_Consigna 1:_ Según el texto sobre la Iglesia y la tradición franciscana, ¿qué valores afirma conscientemente la espiritualidad franciscana?
_Consigna 2:_ ¿Puedes retomar el texto sobre la Iglesia y la tradición franciscana y continuarlo a partir de su última oración?

Las cuestiones de fondo sin embargo son previas a la hermenéutica de la historia franciscana; tienen que ver fundamentalmente con la idea de Iglesia que se tiene y de la posible realización del ideal de catolicidad. Ese ideal supone una tensión entre carisma e institución, entre el pluralismo de las formas en que se traduce la riqueza de la vida cristiana, y la necesidad de una organización que garantice la comunión y la unidad. La opción por la catolicidad es entonces la prioridad que, desde la perspectiva franciscana, obliga incluso a relativizar la opción por la radicalidad. Los franciscanos hemos vivido a lo largo de nuestra historia de forma dramática las consecuencias de una espiritualidad que afirma conscientemente el valor de la libertad, del individuo y de la espontaneidad; si esas experiencias de alto riesgo no han terminado en el desastre, y por el contrario han dado frutos de gran valor en la historia espiritual de la humanidad, seguramente lo debemos, entre otras cosas, al hecho de haber permanecido dentro de la Iglesia, que siempre ha velado para que las tendencias anarquistas inscritas en nuestra tradición, no fueran auto-destructivas, como ya se manifestó repetidamente al inicio de nuestra historia, lo que el autor no puede ignorar.

Extractos del conjunto de datos
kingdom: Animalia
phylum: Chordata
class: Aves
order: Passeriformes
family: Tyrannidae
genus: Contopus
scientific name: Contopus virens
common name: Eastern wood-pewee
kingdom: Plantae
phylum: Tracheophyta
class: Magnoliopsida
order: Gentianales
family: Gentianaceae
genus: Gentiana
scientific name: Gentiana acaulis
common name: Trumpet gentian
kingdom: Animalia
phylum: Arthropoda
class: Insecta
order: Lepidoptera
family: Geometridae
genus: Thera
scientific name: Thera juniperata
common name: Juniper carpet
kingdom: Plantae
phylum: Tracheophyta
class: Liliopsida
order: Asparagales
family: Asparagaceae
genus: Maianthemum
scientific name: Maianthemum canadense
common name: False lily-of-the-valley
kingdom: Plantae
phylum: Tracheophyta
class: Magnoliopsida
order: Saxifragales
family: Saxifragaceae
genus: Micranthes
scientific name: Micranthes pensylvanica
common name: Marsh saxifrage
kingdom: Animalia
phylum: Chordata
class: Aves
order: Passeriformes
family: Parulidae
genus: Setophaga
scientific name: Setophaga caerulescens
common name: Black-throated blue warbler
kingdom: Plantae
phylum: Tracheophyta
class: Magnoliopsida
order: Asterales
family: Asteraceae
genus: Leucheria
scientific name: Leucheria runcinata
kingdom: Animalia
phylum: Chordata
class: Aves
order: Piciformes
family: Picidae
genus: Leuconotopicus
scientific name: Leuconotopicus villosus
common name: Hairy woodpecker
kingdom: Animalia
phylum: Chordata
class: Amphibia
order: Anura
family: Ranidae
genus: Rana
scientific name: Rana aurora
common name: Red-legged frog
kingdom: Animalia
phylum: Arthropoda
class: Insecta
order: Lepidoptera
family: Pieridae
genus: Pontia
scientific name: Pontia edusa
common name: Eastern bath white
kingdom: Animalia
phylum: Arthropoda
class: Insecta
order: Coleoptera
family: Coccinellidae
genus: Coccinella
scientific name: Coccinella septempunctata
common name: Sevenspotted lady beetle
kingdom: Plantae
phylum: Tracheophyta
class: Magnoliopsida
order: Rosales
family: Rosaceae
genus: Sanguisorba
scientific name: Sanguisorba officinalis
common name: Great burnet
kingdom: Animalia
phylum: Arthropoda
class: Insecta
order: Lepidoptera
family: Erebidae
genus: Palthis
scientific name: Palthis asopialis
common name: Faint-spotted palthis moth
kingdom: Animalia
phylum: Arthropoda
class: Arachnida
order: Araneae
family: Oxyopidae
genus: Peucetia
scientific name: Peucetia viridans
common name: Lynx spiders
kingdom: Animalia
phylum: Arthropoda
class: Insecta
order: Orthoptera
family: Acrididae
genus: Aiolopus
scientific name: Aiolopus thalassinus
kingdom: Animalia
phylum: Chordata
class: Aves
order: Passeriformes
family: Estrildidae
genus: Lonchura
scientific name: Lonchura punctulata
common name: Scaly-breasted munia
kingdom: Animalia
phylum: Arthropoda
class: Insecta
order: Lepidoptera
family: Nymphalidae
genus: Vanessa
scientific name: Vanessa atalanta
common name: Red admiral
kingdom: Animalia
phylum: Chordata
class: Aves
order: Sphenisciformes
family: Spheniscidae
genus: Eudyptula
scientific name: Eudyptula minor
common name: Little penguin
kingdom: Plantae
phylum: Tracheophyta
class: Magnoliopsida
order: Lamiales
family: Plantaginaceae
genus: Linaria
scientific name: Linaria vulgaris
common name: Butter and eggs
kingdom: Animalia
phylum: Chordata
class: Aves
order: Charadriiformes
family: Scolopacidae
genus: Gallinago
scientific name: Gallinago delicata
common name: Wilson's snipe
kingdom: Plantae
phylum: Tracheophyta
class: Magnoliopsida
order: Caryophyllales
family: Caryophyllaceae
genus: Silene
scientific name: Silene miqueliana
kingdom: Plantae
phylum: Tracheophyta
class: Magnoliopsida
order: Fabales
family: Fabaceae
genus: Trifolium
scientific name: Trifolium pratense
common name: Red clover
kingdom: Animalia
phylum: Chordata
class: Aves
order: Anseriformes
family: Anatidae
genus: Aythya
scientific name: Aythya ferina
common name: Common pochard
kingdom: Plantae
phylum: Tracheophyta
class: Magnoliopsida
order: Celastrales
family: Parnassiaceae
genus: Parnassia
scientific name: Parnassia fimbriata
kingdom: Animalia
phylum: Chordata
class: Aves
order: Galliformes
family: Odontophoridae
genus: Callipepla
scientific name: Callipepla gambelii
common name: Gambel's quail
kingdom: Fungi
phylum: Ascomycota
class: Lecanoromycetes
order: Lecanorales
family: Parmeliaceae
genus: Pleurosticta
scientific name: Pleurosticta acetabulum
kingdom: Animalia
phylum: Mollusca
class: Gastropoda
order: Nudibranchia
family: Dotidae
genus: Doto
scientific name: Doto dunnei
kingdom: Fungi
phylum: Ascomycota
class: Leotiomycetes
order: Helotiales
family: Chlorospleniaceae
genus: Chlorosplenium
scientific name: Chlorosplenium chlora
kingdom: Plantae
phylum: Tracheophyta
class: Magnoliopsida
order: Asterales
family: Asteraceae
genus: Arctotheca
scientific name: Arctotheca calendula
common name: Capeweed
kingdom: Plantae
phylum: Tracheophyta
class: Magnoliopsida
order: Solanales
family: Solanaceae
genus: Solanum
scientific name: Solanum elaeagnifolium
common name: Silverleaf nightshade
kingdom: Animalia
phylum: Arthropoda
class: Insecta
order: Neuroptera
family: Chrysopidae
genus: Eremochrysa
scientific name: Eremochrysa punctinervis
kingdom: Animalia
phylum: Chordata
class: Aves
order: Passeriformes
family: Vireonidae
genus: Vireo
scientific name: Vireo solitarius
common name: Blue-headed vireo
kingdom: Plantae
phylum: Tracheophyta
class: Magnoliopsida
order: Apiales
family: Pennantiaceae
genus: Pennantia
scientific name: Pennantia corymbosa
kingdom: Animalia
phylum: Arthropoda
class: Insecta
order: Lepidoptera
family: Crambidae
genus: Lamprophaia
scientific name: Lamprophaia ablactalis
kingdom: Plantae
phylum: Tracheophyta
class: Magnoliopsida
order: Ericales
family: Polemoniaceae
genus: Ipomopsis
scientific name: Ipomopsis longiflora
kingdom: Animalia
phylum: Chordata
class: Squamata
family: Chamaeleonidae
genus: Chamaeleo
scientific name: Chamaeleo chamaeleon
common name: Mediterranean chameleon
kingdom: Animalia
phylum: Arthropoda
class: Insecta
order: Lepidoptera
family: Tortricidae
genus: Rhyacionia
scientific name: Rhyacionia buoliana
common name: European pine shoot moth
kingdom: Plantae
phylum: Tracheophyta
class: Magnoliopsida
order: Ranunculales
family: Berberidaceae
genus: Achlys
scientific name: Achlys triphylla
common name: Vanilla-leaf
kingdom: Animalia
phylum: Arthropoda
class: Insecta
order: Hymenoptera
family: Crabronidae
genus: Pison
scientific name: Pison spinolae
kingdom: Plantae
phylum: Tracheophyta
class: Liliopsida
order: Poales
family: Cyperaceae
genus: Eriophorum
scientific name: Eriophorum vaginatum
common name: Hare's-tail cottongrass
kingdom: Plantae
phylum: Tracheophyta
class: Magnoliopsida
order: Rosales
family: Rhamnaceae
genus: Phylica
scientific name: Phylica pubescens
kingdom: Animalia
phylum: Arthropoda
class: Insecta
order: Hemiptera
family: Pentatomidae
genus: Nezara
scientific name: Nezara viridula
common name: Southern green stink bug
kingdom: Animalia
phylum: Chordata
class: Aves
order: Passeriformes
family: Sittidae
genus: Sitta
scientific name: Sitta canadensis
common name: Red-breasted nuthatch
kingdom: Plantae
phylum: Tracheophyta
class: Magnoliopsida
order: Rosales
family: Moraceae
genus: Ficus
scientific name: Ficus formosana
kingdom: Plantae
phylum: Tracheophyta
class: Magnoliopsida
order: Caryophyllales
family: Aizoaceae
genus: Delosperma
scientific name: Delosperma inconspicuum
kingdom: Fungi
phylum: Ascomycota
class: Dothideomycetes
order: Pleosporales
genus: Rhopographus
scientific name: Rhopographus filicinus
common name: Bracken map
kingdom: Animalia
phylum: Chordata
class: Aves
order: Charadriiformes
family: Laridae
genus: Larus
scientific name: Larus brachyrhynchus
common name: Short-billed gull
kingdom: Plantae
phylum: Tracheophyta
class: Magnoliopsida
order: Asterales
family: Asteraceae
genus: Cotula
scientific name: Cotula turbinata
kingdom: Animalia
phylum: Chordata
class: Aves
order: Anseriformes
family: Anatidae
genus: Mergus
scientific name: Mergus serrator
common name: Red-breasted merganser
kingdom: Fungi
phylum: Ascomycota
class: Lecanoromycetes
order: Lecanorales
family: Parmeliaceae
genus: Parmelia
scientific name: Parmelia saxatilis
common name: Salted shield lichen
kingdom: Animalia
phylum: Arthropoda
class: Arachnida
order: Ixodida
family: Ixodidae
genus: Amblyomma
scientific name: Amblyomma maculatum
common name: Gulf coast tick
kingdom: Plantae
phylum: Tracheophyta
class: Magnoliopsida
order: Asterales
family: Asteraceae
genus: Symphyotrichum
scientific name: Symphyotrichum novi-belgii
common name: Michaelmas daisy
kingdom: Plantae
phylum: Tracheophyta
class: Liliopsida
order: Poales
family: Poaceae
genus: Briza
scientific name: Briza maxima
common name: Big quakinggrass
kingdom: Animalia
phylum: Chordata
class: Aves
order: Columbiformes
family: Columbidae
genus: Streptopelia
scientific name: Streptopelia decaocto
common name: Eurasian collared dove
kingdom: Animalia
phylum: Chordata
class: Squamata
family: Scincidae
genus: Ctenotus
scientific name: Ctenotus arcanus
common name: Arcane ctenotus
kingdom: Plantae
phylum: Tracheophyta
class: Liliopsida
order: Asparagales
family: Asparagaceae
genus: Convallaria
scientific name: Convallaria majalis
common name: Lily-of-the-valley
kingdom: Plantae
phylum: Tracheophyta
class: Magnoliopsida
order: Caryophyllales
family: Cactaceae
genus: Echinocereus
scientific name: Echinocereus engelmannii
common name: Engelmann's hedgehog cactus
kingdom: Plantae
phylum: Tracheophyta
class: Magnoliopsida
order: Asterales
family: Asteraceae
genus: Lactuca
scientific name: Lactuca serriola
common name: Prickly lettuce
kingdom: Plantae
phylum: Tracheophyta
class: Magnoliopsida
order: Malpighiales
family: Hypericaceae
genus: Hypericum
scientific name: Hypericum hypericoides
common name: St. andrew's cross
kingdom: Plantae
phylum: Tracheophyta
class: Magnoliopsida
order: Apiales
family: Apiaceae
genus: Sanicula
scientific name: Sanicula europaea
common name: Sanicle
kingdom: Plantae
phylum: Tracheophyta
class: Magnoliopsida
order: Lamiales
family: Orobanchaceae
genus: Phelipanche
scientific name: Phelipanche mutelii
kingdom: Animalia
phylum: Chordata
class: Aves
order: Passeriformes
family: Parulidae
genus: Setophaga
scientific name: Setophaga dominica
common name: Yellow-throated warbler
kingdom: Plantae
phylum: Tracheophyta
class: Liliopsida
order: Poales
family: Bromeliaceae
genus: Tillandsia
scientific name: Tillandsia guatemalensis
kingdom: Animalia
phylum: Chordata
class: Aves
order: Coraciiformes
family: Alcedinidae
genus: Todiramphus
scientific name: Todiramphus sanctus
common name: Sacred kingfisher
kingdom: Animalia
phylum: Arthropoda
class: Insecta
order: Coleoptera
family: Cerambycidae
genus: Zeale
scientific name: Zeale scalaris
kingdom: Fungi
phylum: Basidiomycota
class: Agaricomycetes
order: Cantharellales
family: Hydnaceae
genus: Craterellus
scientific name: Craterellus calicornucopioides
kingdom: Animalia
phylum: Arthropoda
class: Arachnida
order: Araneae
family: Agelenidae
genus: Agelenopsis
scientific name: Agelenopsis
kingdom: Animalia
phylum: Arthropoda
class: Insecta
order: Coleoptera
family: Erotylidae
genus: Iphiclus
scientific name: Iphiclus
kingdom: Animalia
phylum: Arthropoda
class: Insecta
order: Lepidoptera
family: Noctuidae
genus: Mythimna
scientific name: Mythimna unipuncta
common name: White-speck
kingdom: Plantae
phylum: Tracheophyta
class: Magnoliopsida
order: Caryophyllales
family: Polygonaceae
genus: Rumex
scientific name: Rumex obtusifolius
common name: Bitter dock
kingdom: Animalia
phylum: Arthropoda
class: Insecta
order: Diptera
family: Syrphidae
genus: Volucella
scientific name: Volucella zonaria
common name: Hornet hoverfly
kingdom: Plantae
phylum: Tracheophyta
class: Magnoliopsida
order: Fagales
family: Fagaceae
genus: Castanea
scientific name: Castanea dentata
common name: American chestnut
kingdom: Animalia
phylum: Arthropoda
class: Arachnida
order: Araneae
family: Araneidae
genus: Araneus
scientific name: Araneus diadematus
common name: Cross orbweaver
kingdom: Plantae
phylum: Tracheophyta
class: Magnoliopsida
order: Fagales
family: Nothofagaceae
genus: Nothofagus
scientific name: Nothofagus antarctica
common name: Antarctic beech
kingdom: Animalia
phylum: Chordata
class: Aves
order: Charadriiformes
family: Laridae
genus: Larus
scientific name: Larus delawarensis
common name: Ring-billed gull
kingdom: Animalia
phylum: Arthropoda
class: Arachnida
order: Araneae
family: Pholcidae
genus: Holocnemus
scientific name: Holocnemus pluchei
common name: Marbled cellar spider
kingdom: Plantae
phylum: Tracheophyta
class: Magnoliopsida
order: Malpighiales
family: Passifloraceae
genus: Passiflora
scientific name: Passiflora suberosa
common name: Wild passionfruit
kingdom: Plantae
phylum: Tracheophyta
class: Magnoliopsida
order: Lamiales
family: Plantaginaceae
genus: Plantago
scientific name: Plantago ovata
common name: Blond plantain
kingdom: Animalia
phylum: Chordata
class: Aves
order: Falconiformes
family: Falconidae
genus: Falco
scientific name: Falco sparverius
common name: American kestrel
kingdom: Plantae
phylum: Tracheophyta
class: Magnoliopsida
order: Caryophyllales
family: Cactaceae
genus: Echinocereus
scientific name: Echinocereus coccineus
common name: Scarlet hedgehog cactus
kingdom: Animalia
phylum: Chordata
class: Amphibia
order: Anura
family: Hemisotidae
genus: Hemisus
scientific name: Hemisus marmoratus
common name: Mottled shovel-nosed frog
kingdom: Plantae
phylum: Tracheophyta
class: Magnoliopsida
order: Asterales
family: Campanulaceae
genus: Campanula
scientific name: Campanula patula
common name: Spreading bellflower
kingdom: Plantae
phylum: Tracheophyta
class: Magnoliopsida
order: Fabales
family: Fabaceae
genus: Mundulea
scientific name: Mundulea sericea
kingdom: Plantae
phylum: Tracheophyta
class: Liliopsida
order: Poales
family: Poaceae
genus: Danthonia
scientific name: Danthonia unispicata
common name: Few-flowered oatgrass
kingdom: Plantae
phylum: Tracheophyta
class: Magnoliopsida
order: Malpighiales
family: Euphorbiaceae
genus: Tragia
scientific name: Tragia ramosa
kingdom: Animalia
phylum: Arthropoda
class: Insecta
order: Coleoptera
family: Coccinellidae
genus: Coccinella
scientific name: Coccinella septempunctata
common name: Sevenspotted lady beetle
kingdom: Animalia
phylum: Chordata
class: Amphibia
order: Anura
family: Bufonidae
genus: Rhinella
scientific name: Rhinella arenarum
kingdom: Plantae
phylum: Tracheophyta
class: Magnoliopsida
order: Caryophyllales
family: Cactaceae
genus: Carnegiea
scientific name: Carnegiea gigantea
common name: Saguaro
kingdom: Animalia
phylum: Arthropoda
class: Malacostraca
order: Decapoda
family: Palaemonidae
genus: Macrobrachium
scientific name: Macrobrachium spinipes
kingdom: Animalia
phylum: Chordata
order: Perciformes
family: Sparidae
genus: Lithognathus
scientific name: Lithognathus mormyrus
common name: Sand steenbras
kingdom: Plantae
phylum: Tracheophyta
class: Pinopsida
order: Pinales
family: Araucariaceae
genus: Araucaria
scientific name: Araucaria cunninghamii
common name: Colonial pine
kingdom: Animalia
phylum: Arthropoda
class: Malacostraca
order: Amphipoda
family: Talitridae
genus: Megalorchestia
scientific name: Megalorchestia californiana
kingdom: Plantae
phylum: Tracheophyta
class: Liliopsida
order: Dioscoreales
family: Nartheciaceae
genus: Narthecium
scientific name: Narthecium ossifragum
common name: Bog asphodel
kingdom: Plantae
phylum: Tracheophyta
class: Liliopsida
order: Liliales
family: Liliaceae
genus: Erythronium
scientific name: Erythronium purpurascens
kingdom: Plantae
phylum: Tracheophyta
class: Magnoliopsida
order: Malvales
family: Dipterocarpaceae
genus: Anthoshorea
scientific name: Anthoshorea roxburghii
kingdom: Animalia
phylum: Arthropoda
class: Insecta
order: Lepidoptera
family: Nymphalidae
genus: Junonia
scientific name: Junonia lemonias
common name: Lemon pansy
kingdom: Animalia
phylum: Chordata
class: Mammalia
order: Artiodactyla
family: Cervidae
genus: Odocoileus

_Respuesta 1:_ La libertad, el individuo y la espontaneidad.

_Respuesta 2:_
Ciertamente los franciscanos no podemos pretender el monopolio de la figura del Santo de Asís, y tampoco ser sus únicos intérpretes; nos alegramos de que Francisco pueda ser conocido y querido más allá de las fronteras del cristianismo; pero sí querríamos custodiar su herencia con el respeto y el escrúpulo de quien teme que su nombre pueda ser utilizado de forma peligrosa o sin miramientos hacia el recuerdo histórico que nos ha dejado, y que nosotros somos los más interesados en conocer.
Entiendo el contributo del autor como una continuación de la línea hermenéutica-crítica que consagró Sabatier, a la que aporta una mayor profusión de datos y los resultados de las investigaciones más recientes. Esa línea no es la única posible ni la más justa desde el punto de vista hi-storiográfico; al confrontarnos con ella hemos tratado de poner a la luz sus límites. No obstante y como franciscano debo agradecer sinceramente a Helmut Feld el admirable esfuerzo de erudición realizado - su libro pasa sin duda alguna e ser uno de los estudios mas serios y bien documentados de los últimos años - y desde luego el estímulo que nos ha proporcionado para revisar nuestras propias convicciones y proseguir el debate historio-gráfico.